**Work instruction**
Look below for the line with "Wisła Kraków – Wisła Płock" and the line with "Mappa del sito". Copy exactly those two lines and every line between, but not the pictures.

=-=-=

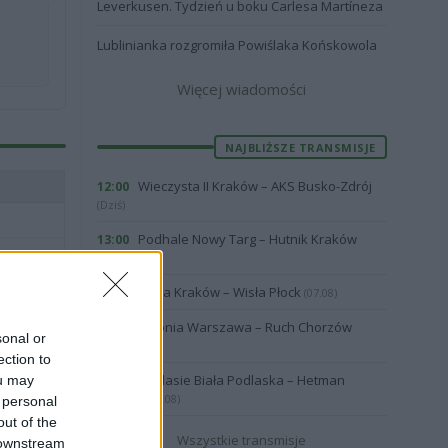
Leverkusen. Tydzień u boku Carlesa Martíneza
Lublinianka rozgromiła Powiślaka Końskowola
Więcej wiadomości
NAJBLIŻSZE TRANSMISJE
Wieczysta II Kraków – AKS Busko-Zdrój
12:00
(Dziś)
Podhale Nowy Targ – Hutnik Kraków
13:00
(Dziś)
Wisła Kraków – Wisła Płock
20:30
(07.08)
Polonia Warszawa – Ruch Chorzów
20:30
sonal or
(07.08)
ection to
Podlasie Biała Podlaska – Hetman
ou may
19:57
Zamość
(07.08)
 personal
out of the
Wszystkie transmisje
 downstream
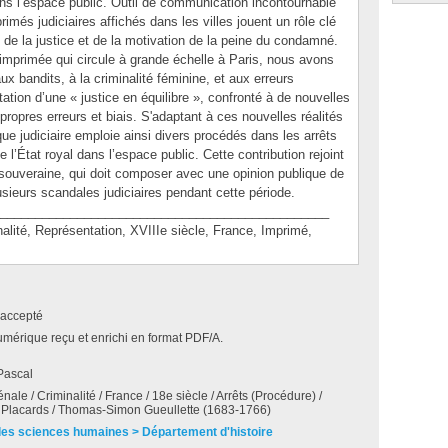
dans l’espace public. Outil de communication incontournable
rimés judiciaires affichés dans les villes jouent un rôle clé
de la justice et de la motivation de la peine du condamné.
 imprimée qui circule à grande échelle à Paris, nous avons
aux bandits, à la criminalité féminine, et aux erreurs
ntation d’une « justice en équilibre », confronté à de nouvelles
ropres erreurs et biais. S'adaptant à ces nouvelles réalités
que judiciaire emploie ainsi divers procédés dans les arrêts
e l’État royal dans l’espace public. Cette contribution rejoint
ce souveraine, qui doit composer avec une opinion publique de
lusieurs scandales judiciaires pendant cette période.
_______________________________________________
té, Représentation, XVIIIe siècle, France, Imprimé,
accepté
umérique reçu et enrichi en format PDF/A.
Pascal
́nale / Criminalité / France / 18e siècle / Arrêts (Procédure) /
/ Placards / Thomas-Simon Gueullette (1683-1766)
des sciences humaines > Département d'histoire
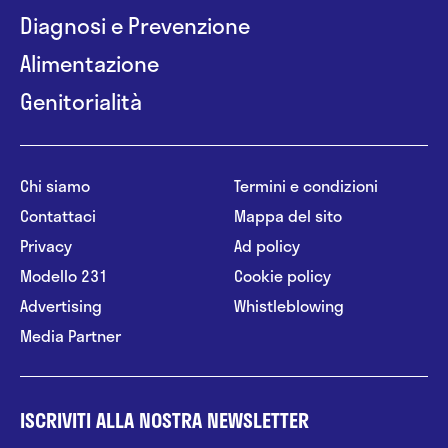
Diagnosi e Prevenzione
Alimentazione
Genitorialità
Chi siamo
Termini e condizioni
Contattaci
Mappa del sito
Privacy
Ad policy
Modello 231
Cookie policy
Advertising
Whistleblowing
Media Partner
ISCRIVITI ALLA NOSTRA NEWSLETTER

=-=-=

**Task response**
Wisła Kraków – Wisła Płock
20:30
(07.08)
Polonia Warszawa – Ruch Chorzów
20:30
sonal or
(07.08)
ection to
Podlasie Biała Podlaska – Hetman
ou may
19:57
Zamość
(07.08)
 personal
out of the
Wszystkie transmisje
 downstream
dans l’espace public. Outil de communication incontournable
rimés judiciaires affichés dans les villes jouent un rôle clé
de la justice et de la motivation de la peine du condamné.
 imprimée qui circule à grande échelle à Paris, nous avons
aux bandits, à la criminalité féminine, et aux erreurs
ntation d’une « justice en équilibre », confronté à de nouvelles
ropres erreurs et biais. S'adaptant à ces nouvelles réalités
que judiciaire emploie ainsi divers procédés dans les arrêts
e l’État royal dans l’espace public. Cette contribution rejoint
ce souveraine, qui doit composer avec une opinion publique de
lusieurs scandales judiciaires pendant cette période.
_______________________________________________
té, Représentation, XVIIIe siècle, France, Imprimé,
accepté
umérique reçu et enrichi en format PDF/A.
Pascal
́nale / Criminalité / France / 18e siècle / Arrêts (Procédure) /
/ Placards / Thomas-Simon Gueullette (1683-1766)
des sciences humaines > Département d'histoire
Diagnosi e Prevenzione
Alimentazione
Genitorialità
Chi siamo
Termini e condizioni
Contattaci
Mappa del sito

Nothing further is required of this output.